* _DATOS_
----------
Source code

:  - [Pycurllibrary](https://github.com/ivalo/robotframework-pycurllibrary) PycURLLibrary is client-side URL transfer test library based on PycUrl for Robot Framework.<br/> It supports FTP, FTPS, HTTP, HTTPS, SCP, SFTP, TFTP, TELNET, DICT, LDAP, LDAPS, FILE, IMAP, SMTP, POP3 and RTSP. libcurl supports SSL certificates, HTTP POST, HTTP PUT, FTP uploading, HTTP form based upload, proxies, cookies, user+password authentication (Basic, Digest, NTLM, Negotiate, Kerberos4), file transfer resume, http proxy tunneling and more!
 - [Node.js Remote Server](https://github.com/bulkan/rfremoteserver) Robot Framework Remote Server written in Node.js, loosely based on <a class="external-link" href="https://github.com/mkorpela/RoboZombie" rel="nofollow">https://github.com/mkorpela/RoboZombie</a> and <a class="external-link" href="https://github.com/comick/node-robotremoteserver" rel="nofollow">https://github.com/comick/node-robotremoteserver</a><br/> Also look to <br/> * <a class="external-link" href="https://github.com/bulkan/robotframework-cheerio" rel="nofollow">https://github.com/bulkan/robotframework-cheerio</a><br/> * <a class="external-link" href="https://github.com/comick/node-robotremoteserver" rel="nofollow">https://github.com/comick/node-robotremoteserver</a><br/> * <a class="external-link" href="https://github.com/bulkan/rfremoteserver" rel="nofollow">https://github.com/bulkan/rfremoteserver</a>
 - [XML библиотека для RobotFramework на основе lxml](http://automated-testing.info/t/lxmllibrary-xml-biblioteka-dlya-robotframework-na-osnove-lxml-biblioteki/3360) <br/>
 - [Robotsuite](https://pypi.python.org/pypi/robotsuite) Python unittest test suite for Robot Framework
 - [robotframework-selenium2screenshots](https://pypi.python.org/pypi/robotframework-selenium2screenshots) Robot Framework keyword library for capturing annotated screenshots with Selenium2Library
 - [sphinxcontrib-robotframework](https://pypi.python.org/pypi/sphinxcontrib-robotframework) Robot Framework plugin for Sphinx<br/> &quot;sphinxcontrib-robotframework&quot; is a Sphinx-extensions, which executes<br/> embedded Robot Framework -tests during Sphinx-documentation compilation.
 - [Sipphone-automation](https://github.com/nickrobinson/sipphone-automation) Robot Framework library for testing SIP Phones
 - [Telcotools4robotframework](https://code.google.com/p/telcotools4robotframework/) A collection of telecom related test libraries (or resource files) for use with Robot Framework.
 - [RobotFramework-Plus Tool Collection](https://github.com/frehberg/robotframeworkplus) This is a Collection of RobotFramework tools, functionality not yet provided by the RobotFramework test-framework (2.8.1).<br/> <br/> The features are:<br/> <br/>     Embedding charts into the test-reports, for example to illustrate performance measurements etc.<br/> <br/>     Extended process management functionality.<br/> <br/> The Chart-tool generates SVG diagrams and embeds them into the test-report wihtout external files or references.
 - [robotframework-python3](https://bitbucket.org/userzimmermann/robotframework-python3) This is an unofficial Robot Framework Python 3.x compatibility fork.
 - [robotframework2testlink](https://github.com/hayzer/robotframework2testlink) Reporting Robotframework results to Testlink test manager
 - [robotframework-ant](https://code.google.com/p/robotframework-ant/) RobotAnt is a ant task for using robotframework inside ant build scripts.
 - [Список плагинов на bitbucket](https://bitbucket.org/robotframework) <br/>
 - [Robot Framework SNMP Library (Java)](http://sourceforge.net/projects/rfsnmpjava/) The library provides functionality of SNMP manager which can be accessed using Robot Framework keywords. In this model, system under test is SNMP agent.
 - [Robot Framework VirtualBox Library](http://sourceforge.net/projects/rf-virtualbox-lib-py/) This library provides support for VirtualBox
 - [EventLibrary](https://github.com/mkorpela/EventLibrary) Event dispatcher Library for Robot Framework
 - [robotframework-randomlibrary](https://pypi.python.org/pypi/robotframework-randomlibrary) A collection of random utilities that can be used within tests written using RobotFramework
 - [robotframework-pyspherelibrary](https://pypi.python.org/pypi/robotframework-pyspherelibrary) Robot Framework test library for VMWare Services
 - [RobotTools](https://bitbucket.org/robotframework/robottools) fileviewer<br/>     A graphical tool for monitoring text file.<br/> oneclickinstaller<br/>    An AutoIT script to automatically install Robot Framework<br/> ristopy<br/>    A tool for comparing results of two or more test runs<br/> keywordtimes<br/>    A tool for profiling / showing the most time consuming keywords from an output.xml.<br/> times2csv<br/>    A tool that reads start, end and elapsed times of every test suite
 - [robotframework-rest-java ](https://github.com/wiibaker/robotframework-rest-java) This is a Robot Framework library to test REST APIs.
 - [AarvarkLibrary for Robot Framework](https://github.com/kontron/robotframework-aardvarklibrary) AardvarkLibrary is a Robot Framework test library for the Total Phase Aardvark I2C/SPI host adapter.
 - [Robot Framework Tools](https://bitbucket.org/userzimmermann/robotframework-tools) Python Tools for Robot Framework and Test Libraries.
----------
* _INSTRUCCIONES_
Selecciona y copia cada línea de los registros anteriores que contenga la cadena "manager". Distingue entre mayúsculas y minúsculas.

* _RESPUESTA_
 - [robotframework2testlink](https://github.com/hayzer/robotframework2testlink) Reporting Robotframework results to Testlink test manager
 - [Robot Framework SNMP Library (Java)](http://sourceforge.net/projects/rfsnmpjava/) The library provides functionality of SNMP manager which can be accessed using Robot Framework keywords. In this model, system under test is SNMP agent.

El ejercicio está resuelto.